Your gallbladder is a small, oval-shaped organ that sits behind your liver. It acts as a storage facility for bile. Bile is a fluid made by your liver to help with digestion and remove waste materials from your body.
When food leaves your stomach for your small intestine, your gallbladder releases bile to help break down fat and nutrients. It also uses a substance called bilirubin to flush out cholesterol and old red blood cells.
A contracted gallbladder means that your gallbladder has shrunk in size and may not be visible on an imaging test. This can prevent your gallbladder from properly functioning.
Read on to learn more about the symptoms of a contracted gallbladder and what causes it to happen.
A contracted gallbladder doesn’t always cause symptoms.

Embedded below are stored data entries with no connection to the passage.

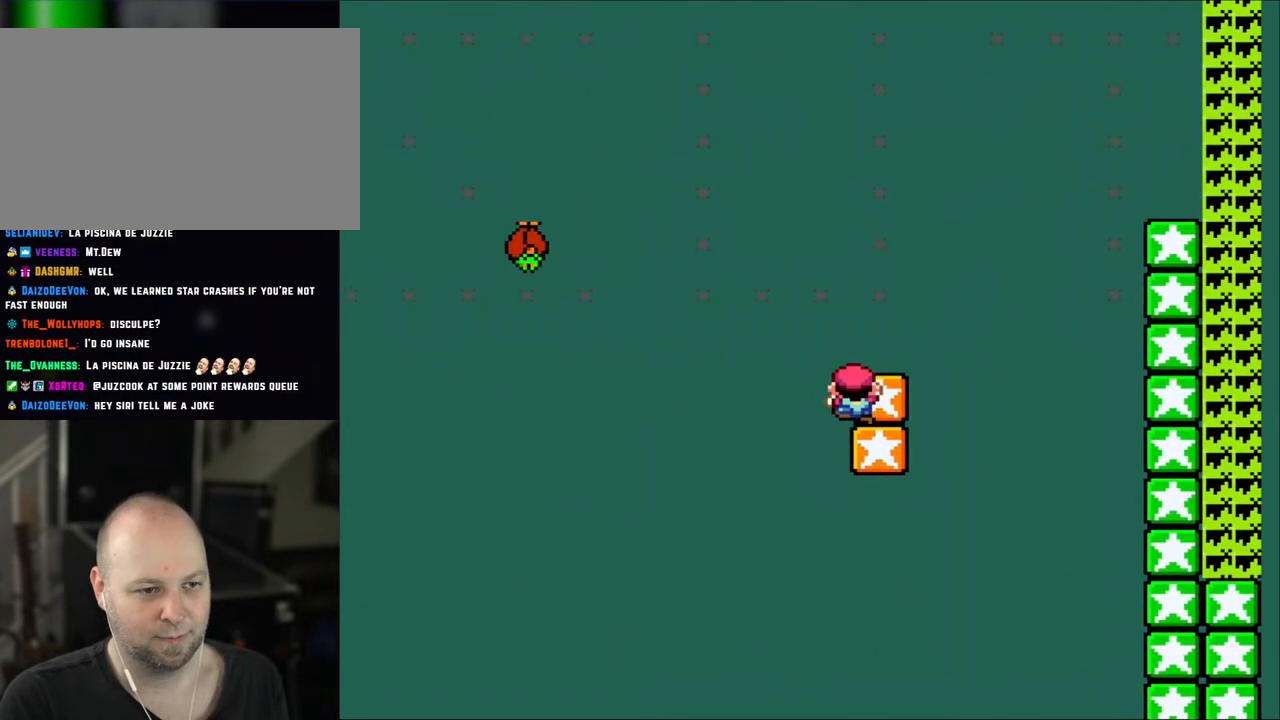
{"buttons": ["B", "Y", "DPAD_LEFT"], "events": [[167, "B", "down"]]}
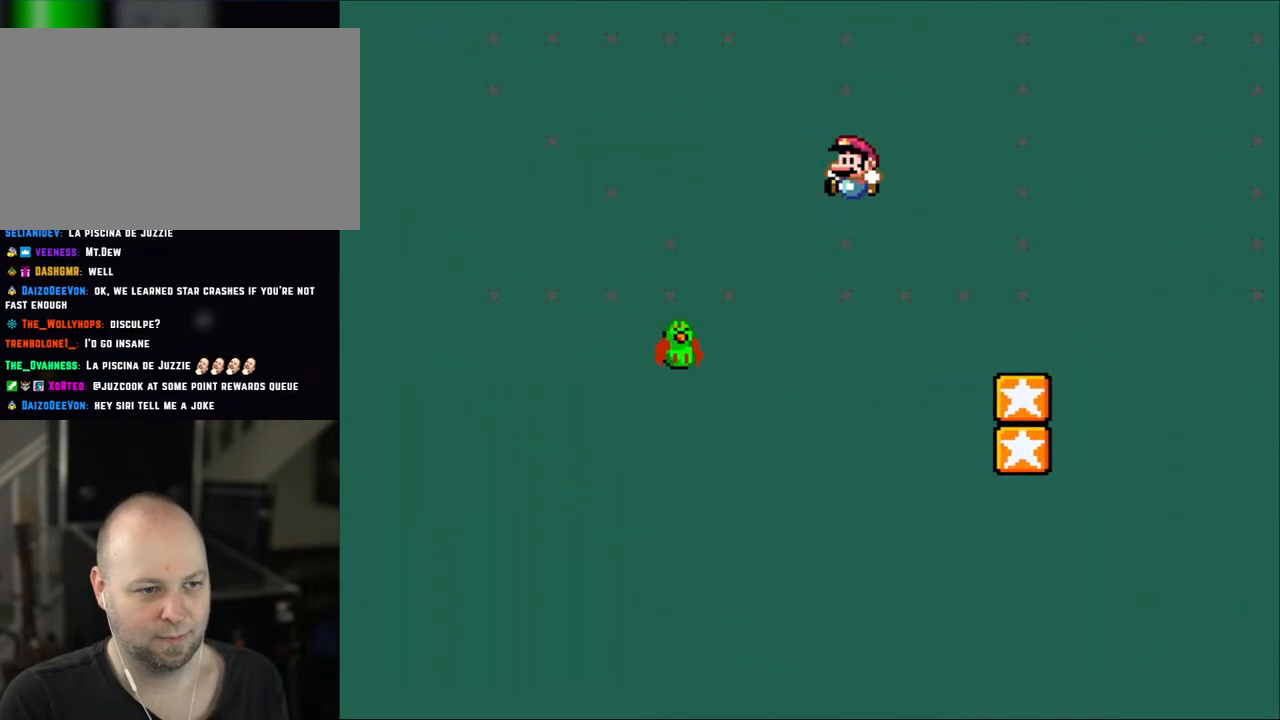
{"buttons": ["B", "Y", "DPAD_LEFT"], "events": [[117, "B", "up"], [433, "B", "down"]]}
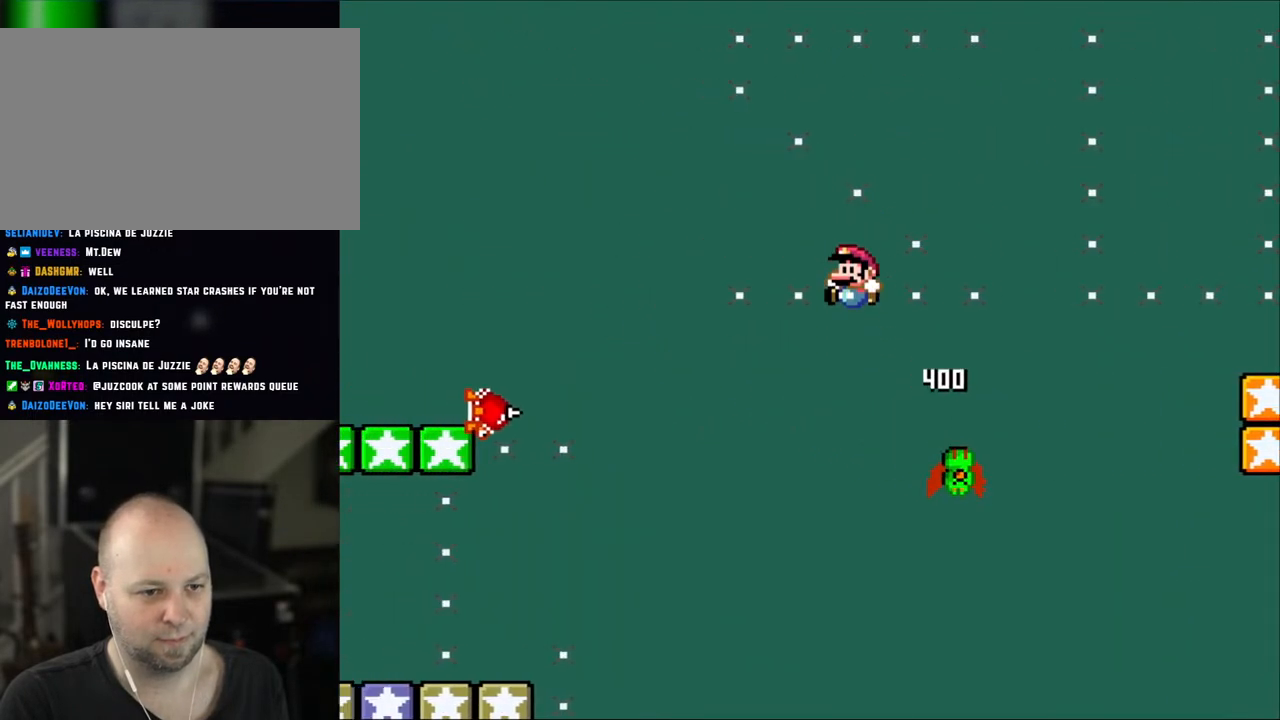
{"buttons": ["B", "Y", "DPAD_LEFT"], "events": []}
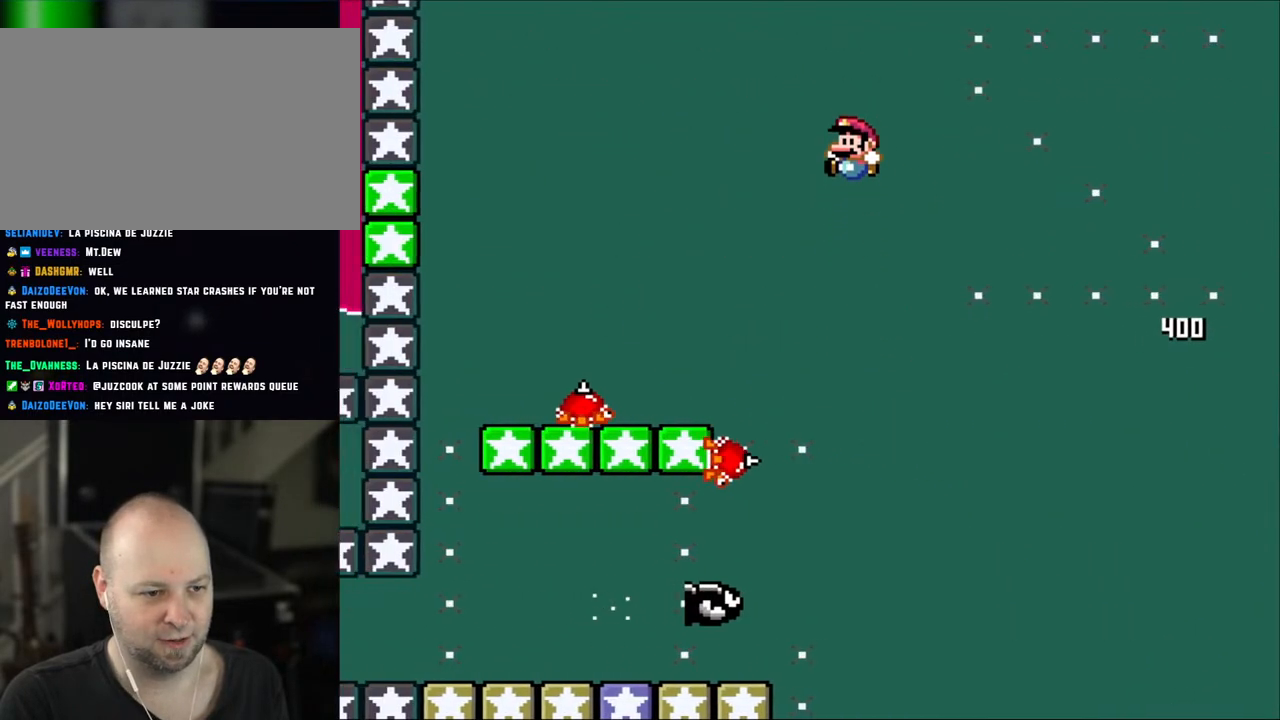
{"buttons": ["B", "Y", "DPAD_LEFT"], "events": [[100, "DPAD_LEFT", "up"], [100, "DPAD_UP", "down"], [133, "DPAD_RIGHT", "down"], [133, "DPAD_UP", "up"], [300, "DPAD_RIGHT", "up"], [383, "DPAD_LEFT", "down"]]}
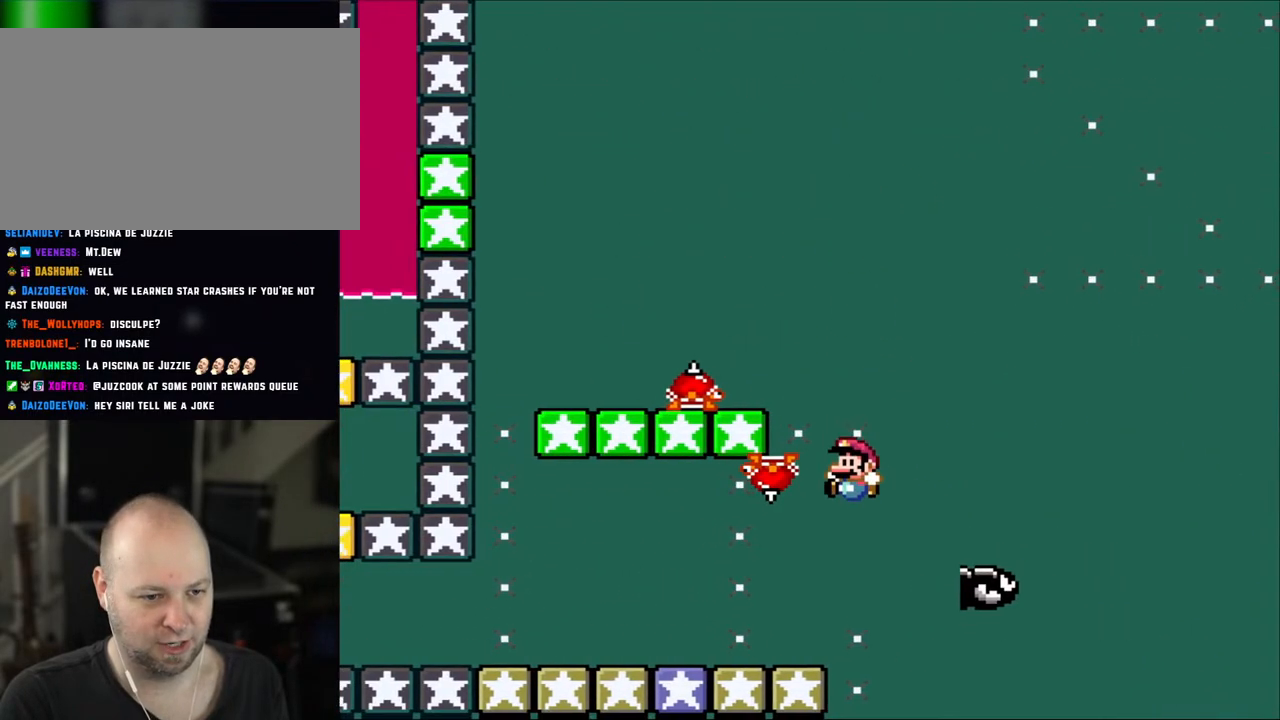
{"buttons": ["X"], "events": [[33, "B", "up"], [133, "DPAD_LEFT", "up"], [133, "Y", "up"], [150, "X", "down"], [333, "DPAD_RIGHT", "down"], [417, "DPAD_RIGHT", "up"]]}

But in some cases, you might notice:
- sharp pain in your upper right abdomen or right below your chest
- pain in your upper middle back or right shoulder
- loss of appetite
- nausea and vomiting
The symptoms of a contracted gallbladder depend on the underlying cause.
Your gallbladder naturally shrinks when it releases bile to help with digestion. This is part of the normal digestion process and usually doesn’t cause any symptoms.
In other cases, a contracted gallbladder is caused by:
- Gallstones. These are hardened collections of substances like cholesterol or bilirubin. Gallstones can block bile ducts and keep your gallbladder from releasing bile.
- Inflammation. Chronic inflammation can cause scarring of gallbladder tissue. This can make it harder for your gallbladder to store and release bile, which can affect your digestion of certain nutrients.
- Cystic duck blockage. The cystic duct is the pathway bile travels between your liver, gallbladder, and bile ducts that connect your gallbladder to your small intestine. If gallstones or other substances block the cystic duct between the liver and gallbladder, bile can’t be delivered into your gallbladder, causing it to shrink.
- Hardened gallbladder. Also known as a porcelain gallbladder, this condition may be the result of too many gallstones, but experts aren’t sure of the exact cause. This condition is associated with a higher risk for gallbladder cancer.
If you’re having symptoms of a gallbladder issue, your doctor will start by asking some questions about:
- symptoms you’ve noticed
- when your symptoms started
- how often you notice symptoms
- whether your symptoms are constant or come and go
- anything, such as certain foods or activities, that makes your symptoms go away or become more severe
Based on these details, your doctor may use a few methods to diagnose a contracted gallbladder and its cause.
Ultrasound or CT scan
An ultrasound gives an image of your gallbladder and nearby structures. You may need to avoid eating before an ultrasound to make sure any contraction isn’t due to normal digestion. A contracted gallbladder will be very hard or impossible to see on ultrasound images.
Ultrasound imaging can also highlight inflammation or gallstones that might be causing your symptoms.
Your doctor may also use CT scans to get a cross-sectional view of your gallbladder, especially if they can’t see it on an ultrasound image.
A complete blood count can help your doctor diagnose underlying conditions that may affect your gallbladder functions. This can include jaundice, pancreatitis, and complications caused by gallstones or bile duct blockage.
Your doctor may want to give you an injection of a substance that makes your gallbladder easier to see on an imaging test. A common method for this is a hepatobiliary iminodiacetic acid (HIDA) test. This involves injecting a radioactive tracer into your arm. This tracer can be tracked as it goes to your liver and into your gallbladder along with your bile. Your doctor may be able to see abnormal gallbladder function as the tracer moves through your biliary system.
A contracted gallbladder doesn’t always require treatment, especially if it’s not causing any symptoms.
But if you have a contracted gallbladder due to an underlying condition, your doctor might recommend:
- Endoscopic retrograde cholangiopancreatography (ERCP). A surgeon uses an endoscope equipped with tools to remove gallstones blocking bile ducts. ERCP is usually done if there are only a few gallstones that need to be removed.
- Oral dissolution. Your doctor will prescribe an oral medication that helps to dissolve gallstones as it passes through your gallbladder. This is done if your gallstones are caused by cholesterol substances.
- Cholecystectomy. This refers to surgery to remove your gallbladder. It can be done through an opening just above your gallbladder. It can also be done laparoscopically with a series of small holes that can fit tools and lights to remove the gallbladder without needing to create a large incision.
- Shockwave lithotripsy. Your doctor will use shock waves to shatter gallstones so they’re small enough to pass out of your gallbladder. This is usually done if gallstones are small.
A contracted gallbladder isn’t always something to be concerned about. If you’re not experiencing any pain or discomfort, it’s probably just part of your usual digestive process. But if you experience any symptoms, including pain or nausea, check in with a doctor to determine the underlying case. Most underlying causes respond well to a variety of nonsurgical treatments.